The global life expectancy is increasing; hence, we anticipate that by 2050 at least 16% of the world’s population will be aged ≥ 65 years [10]. According to the American Geriatrics Society, individuals aged ≥ 75 years are considered “elderly” [11]. In Japan, people aged ≥ 70 years constituted 18.7% of the entire population in 2016. Studies have reported on the rates of postoperative complications, hospital stay duration, short-term morbidity and mortality, and 5-year overall and disease-specific survival in elderly patients [12,13,14,15]. Wright et al. reported that compared with patients aged 55–74 years, those aged ≥ 75 years display worse outcomes [1]. Although esophagectomy can be justified in patients aged 70–79 years owing to low mortality in this age group, Luis et al. reported a significant increase in the major complications after esophagectomy in patients > 80 years [16].

On average, patients who underwent esophagectomy have been reported to experience 10% loss in their body weight during the first year postoperatively [2, 4]. Nutrition following upper gastrointestinal surgery is related to postoperative treatment, survival rate, and quality of life [5, 8, 17, 18]. In contrast, a study including some nutritional scores has reported nutritional status until 6 months postoperatively [19].

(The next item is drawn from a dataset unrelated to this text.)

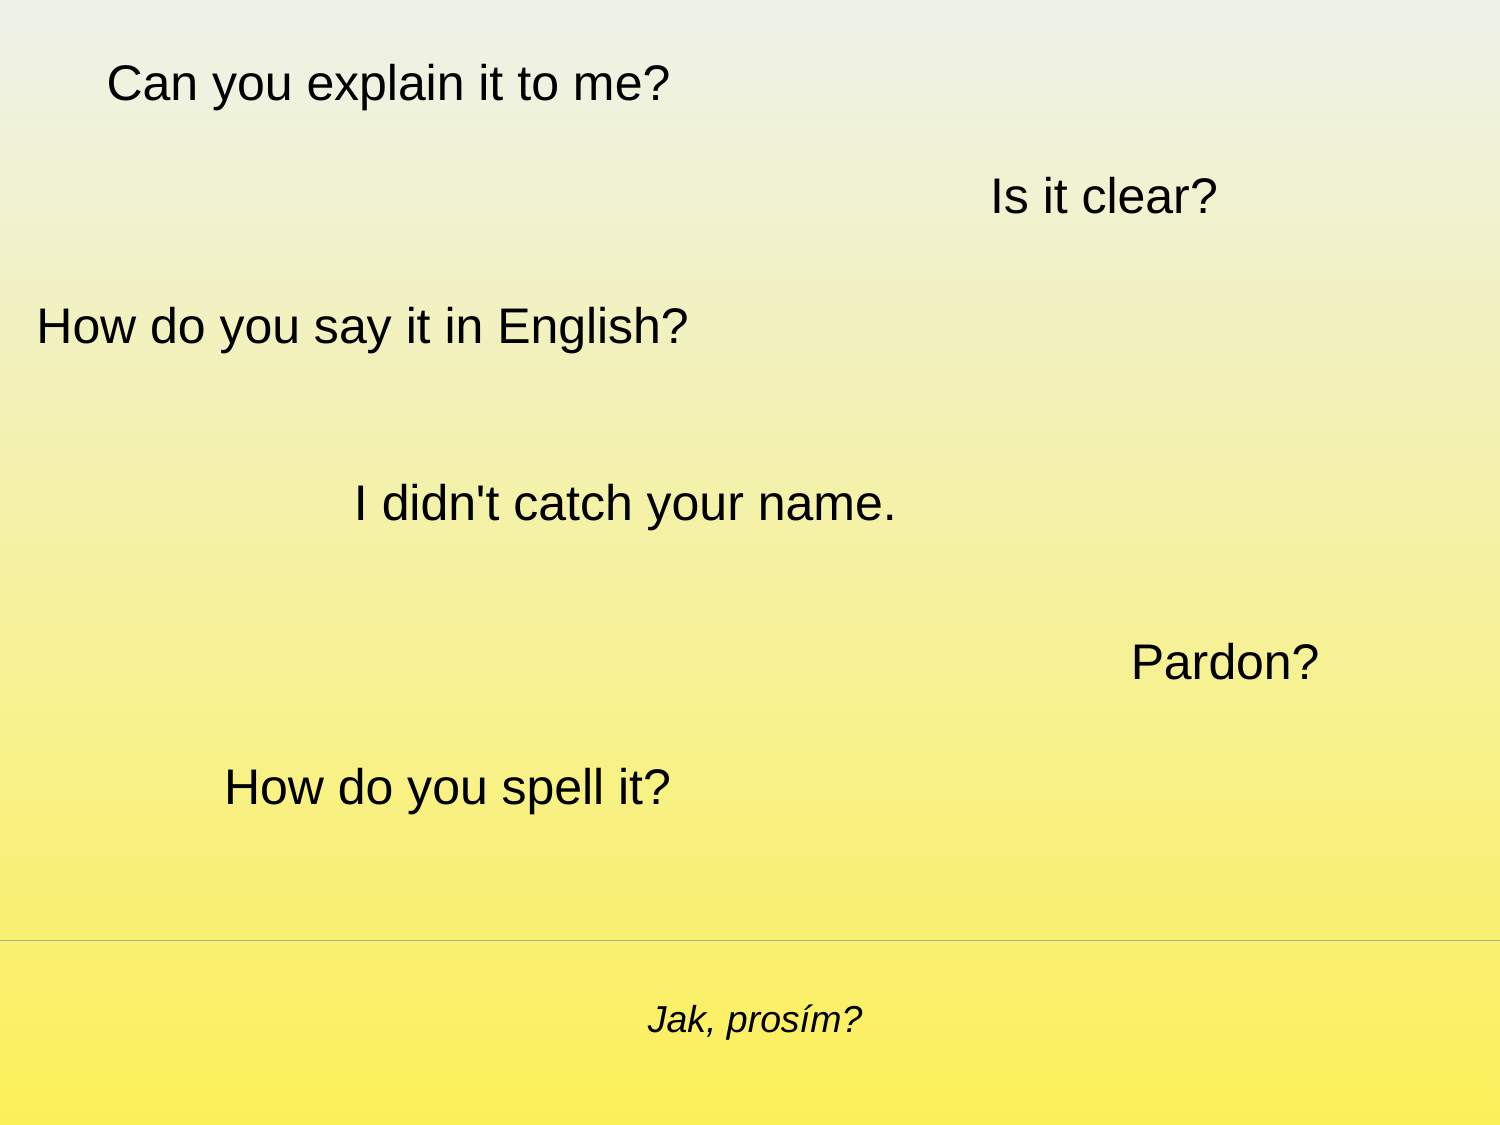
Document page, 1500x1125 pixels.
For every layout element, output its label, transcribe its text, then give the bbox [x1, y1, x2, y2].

Here, we calculated the actual changes in the nutritional status of elderly patients. Patients’ BMIs decreased gradually until 1 year postoperatively, and preALB levels reached nadir at 3 months postoperatively; thus, the time points at which BMI and preALB values were at their minimum did not coincide. Total energy intake was the lowest at 3 months after a major upper gastrointestinal surgery [19]. preALB levels reflect recent dietary intake much more closely than the overall nutritional status [20], which explains the perceived gap.

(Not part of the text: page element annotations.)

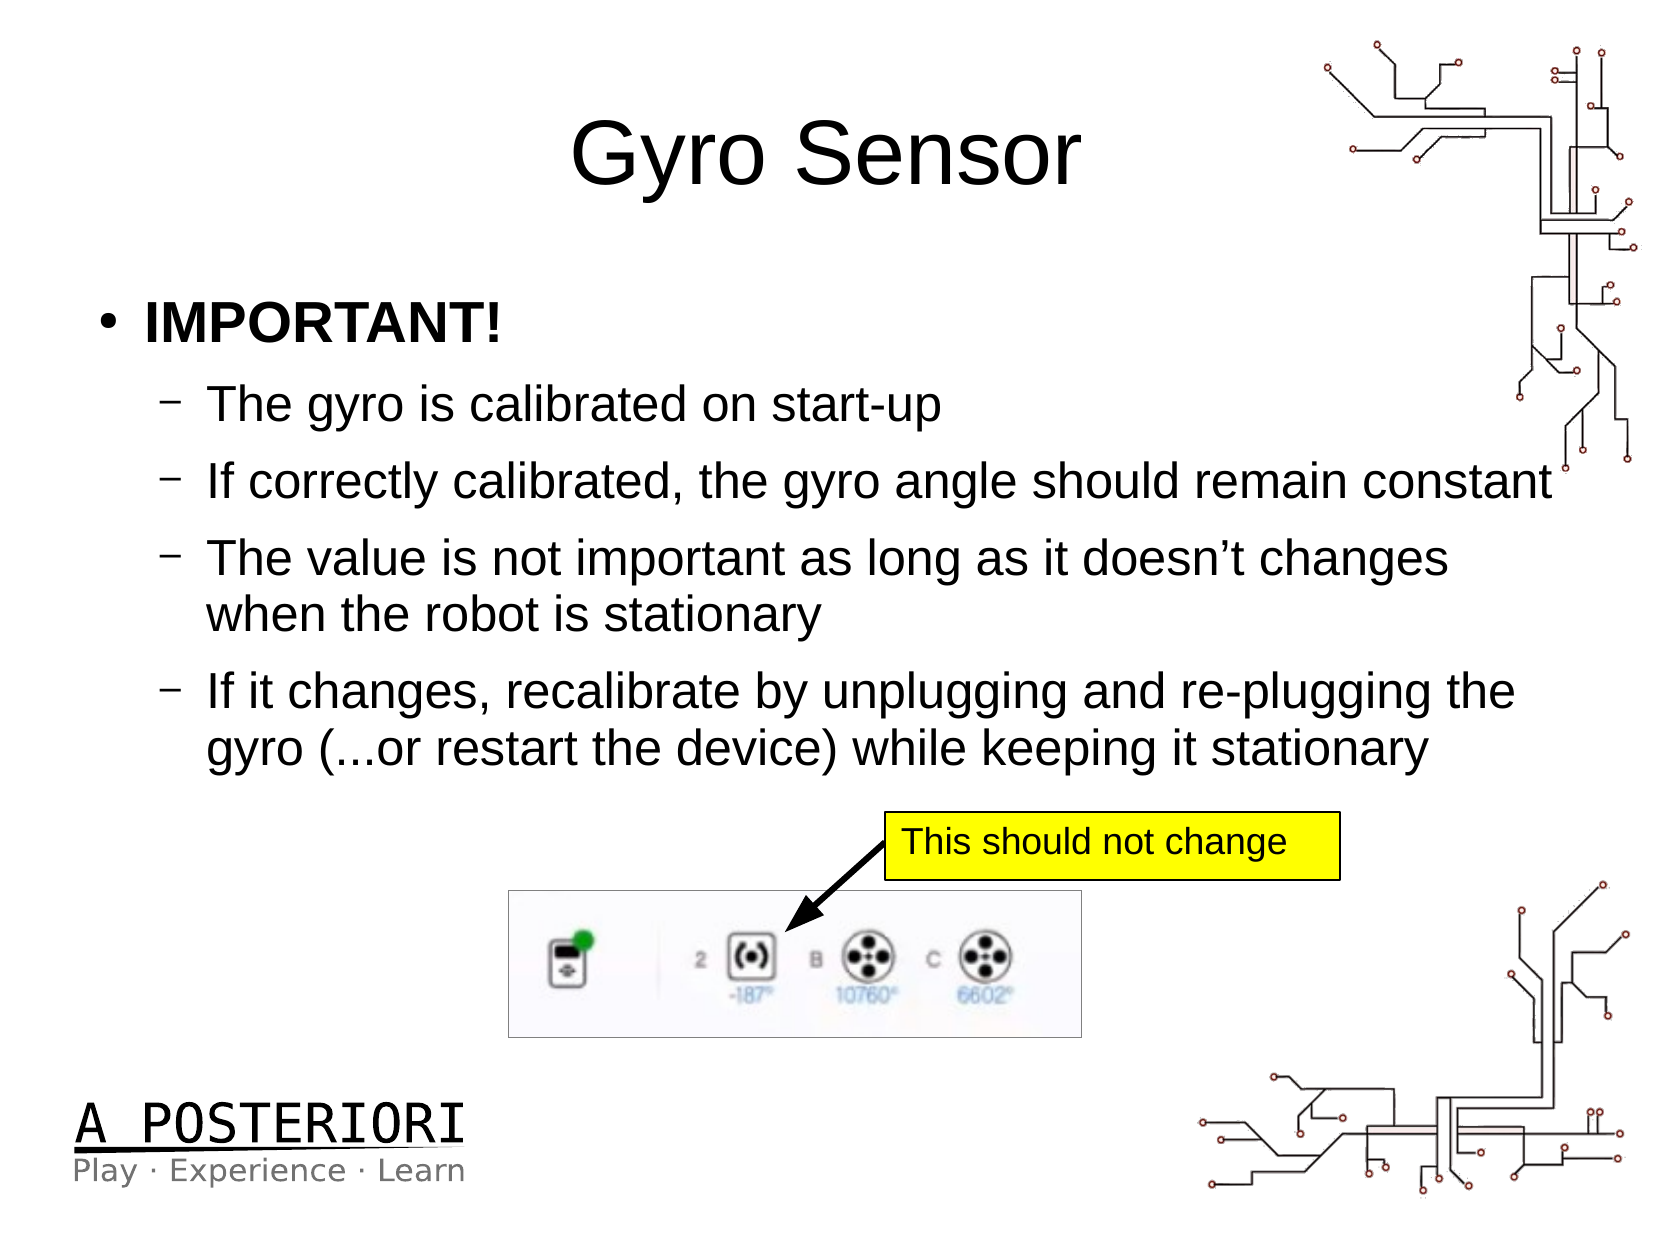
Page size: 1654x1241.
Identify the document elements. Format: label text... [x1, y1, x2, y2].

picture [1177, 863, 1635, 1200]
picture [508, 890, 1082, 1038]
list IMPORTANT! The gyro is calibrated on start-up If correctly calibrated, the gyro angle should remain constant The value is not important as long as it doesn’t changes when the robot is stationary If it changes, recalibrate by unplugging and re-plugging the gyro (...or restart the device) while keeping it stationary [82, 290, 1571, 826]
text_box This should not change [885, 812, 1340, 881]
title Gyro Sensor [82, 49, 1571, 257]
picture [1305, 35, 1643, 495]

There were no significant between-group differences in BMI preoperatively; however, preoperative preALB and chE levels were higher in group B than in group A. This might be so because there were more patients demonstrating slight nutritional excess in group B. The difference persisted for 3 months postoperatively, and the levels in both groups became similar at 6 and 12 months postoperatively. It is still possible that older patients are more affected by highly invasive operations, such as esophagectomy, in terms of food intake early after esophagectomy; however, the impact of those operations does not seem to be higher than that observed in younger patients over time.

chE levels were also nadir at 3 months postoperatively but remained at relatively normal levels at other times. TC and ALB levels were normal at all times and are, therefore, not suitable nutritional indices after esophagectomy.

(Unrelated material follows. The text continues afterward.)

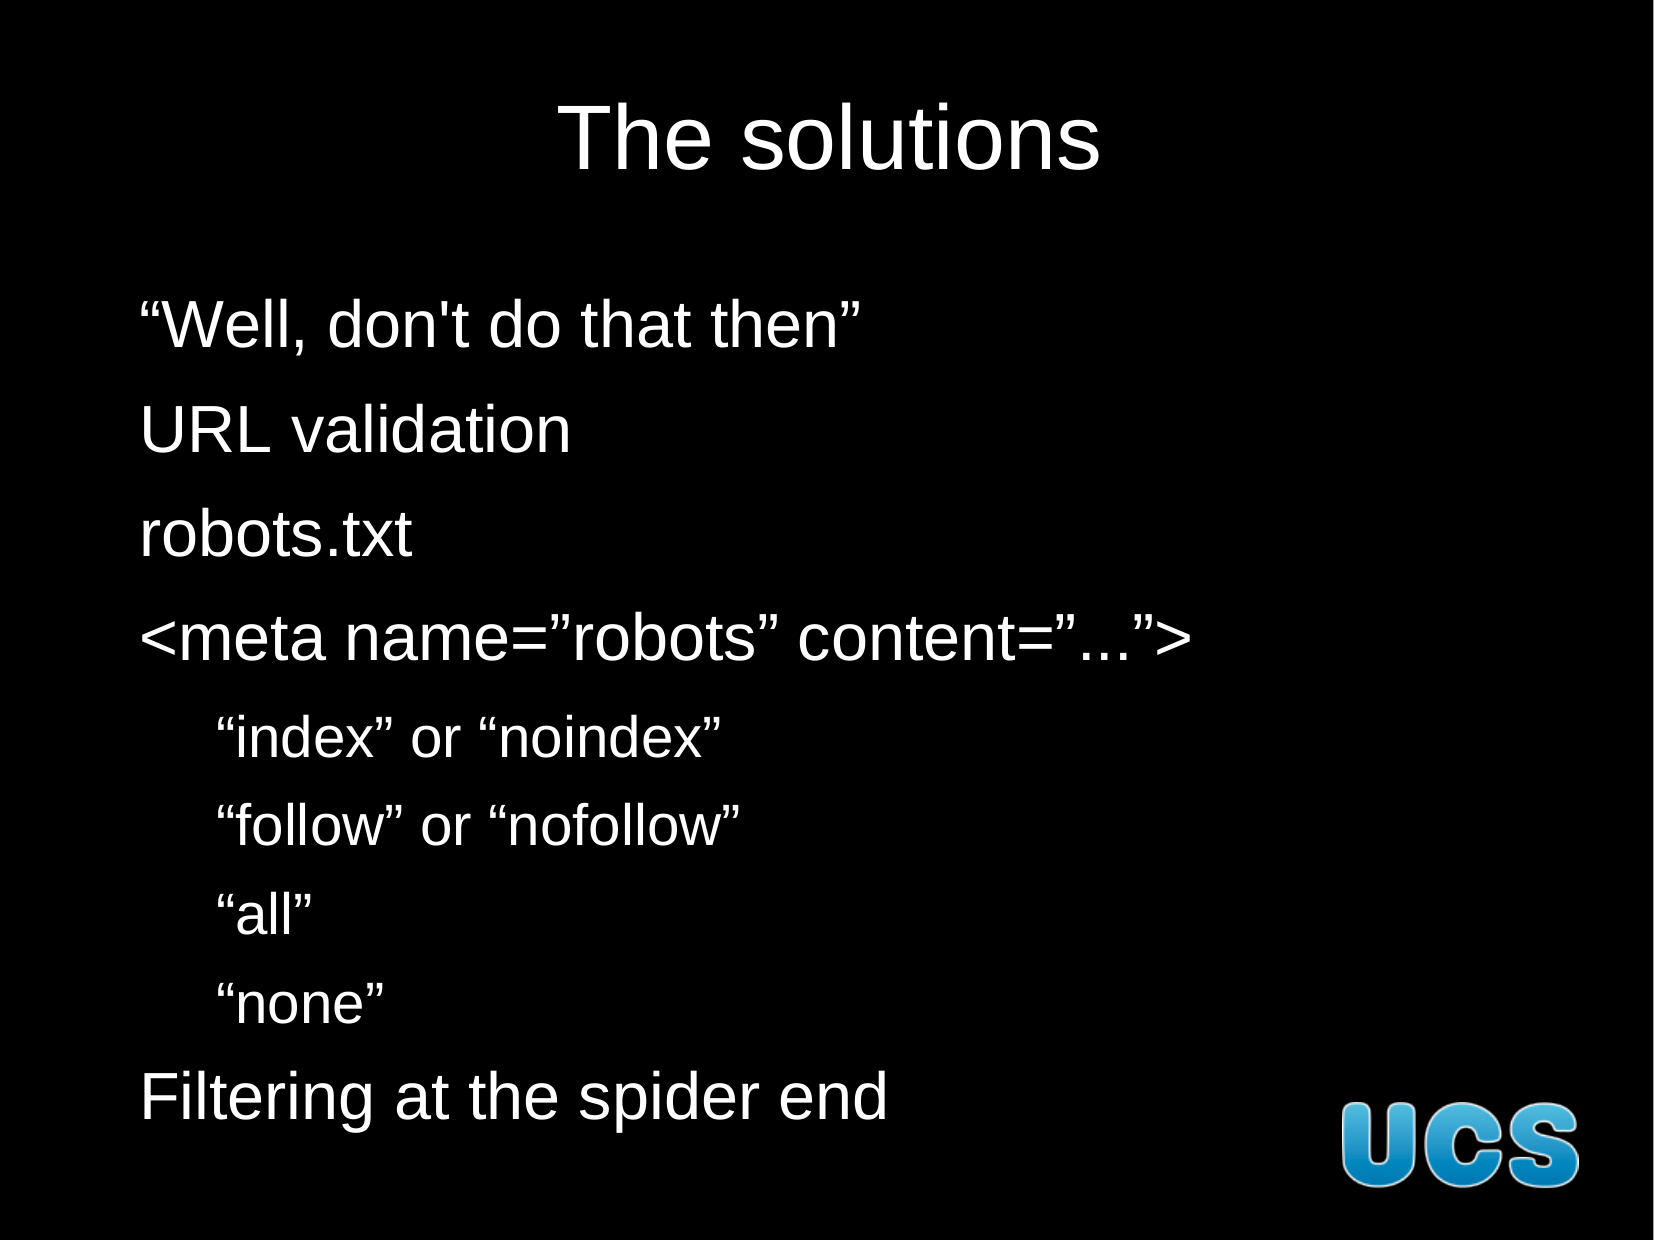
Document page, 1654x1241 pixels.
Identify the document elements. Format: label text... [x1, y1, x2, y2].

picture [1342, 1102, 1579, 1190]
title The solutions [123, 39, 1536, 236]
list “Well, don't do that then” URL validation robots.txt <meta name=”robots” content=”...”> “index” or “noindex” “follow” or “nofollow” “all” “none” Filtering at the spider end [121, 287, 1534, 1179]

BMI and preALB levels did not decrease as much as expected in patients aged > 70 years. This suggests that the semi-digestion nutrition agent on the enteral feeding tube, which was applied until 3 months postoperatively, led to a decline in the expected levels of reduction of these parameters.

1 year postoperatively, BMI and all nutritional variable levels were almost within normal ranges, even in patients aged > 70 years. Moreover, these patients had an even lower degree of decrement of BMI and chE than younger patients postoperatively. Of course, it is partly because younger patients had much higher BMI and chE levels preoperatively; however, this result indicates that even elder patients experience enough recovery after esophagectomy, within the first 12 months, which is beyond expectation.

There are some limitations to this study. First, this retrospective study was conducted at a single center and was limited to the Japanese population. Also, we have extensive experience and frequently perform esophagectomies due to the higher local incidence of esophageal cancer. Moreover, our outcomes may not be applicable to centers in other countries.

In conclusion, provided appropriate eligibility criteria are maintained, even patients aged > 70 years can overcome esophagectomy and regain significant strength within 12 months postoperatively.